#### Task requirements
Each record should be reproduced exactly.

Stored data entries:
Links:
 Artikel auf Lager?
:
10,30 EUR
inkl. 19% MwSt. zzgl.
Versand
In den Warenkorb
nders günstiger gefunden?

#### Response area
Links:
 Artikel auf Lager?
:
10,30 EUR
inkl. 19% MwSt. zzgl.
Versand
In den Warenkorb
nders günstiger gefunden?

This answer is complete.